In altri termini, gli Ermellini osservavano che, una volta dedotto l’inadempimento consistente nella violazione degli obblighi informativi, l’investitore avrebbe dovuto provare il nesso di causalità tra l’inadempimento ed il danno, attraverso l’impiego del giudizio controfattuale e, cioè, collocando ipoteticamente in luogo del comportamento omesso quello legalmente dovuto, così da accertare, secondo un giudizio necessariamente probabilistico condotto sul modello della prognosi postuma, se, ove adeguatamente informato, l’investitore avrebbe desistito, o meno, dall’investimento rivelatosi poi pregiudizievole.

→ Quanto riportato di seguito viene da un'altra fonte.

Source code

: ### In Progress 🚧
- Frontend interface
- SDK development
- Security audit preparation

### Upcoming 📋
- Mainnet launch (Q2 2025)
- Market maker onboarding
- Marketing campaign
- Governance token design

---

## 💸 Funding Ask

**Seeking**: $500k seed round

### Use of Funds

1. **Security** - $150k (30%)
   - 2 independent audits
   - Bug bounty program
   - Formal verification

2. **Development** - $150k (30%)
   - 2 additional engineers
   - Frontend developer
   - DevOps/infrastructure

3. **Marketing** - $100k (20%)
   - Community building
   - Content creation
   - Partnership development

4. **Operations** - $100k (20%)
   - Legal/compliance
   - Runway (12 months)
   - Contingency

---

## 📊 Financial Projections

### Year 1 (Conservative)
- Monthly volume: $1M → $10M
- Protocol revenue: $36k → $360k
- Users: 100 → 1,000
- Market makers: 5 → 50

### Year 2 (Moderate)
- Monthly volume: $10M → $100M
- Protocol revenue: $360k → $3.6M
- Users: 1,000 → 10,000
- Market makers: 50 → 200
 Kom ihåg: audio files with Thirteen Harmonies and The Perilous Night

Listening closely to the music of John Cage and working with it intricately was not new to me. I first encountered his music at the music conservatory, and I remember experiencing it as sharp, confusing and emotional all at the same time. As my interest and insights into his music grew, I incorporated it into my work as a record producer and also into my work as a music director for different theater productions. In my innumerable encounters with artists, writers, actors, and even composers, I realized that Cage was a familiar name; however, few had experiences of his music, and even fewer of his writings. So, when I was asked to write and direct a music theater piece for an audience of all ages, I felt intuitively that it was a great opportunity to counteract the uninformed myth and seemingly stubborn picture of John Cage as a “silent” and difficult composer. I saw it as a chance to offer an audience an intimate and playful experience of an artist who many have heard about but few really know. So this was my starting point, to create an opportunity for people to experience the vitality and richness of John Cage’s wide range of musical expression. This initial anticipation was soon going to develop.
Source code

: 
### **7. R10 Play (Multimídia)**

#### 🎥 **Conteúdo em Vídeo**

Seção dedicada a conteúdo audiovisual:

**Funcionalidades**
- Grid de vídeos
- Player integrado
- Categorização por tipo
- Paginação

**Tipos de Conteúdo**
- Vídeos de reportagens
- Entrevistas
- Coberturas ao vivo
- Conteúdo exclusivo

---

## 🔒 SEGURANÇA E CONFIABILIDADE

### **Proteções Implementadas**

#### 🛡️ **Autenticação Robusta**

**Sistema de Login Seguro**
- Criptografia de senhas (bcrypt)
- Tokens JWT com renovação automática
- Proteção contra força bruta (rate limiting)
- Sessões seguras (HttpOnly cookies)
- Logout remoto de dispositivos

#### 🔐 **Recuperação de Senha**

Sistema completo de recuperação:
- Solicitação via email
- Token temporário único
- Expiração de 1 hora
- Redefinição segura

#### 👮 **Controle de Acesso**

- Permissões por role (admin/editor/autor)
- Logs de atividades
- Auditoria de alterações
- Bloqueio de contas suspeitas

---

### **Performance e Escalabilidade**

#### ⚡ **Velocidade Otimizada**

La Corte, in proposito, rilevato che le asserzioni del cliente erano risultate generiche e non suffragate da alcun valido elemento di prova ed escluso, ad ogni modo, che, nell’ipotesi di danni derivanti dalla violazione degli obblighi informativi gravanti sull’Istituto di credito, la sussistenza del nesso di causalità possa essere ritenuta in re ipsa, in mancanza di apposita previsione normativa in tal senso, rigettava il ricorso, condannando il ricorrente al pagamento delle spese di lite.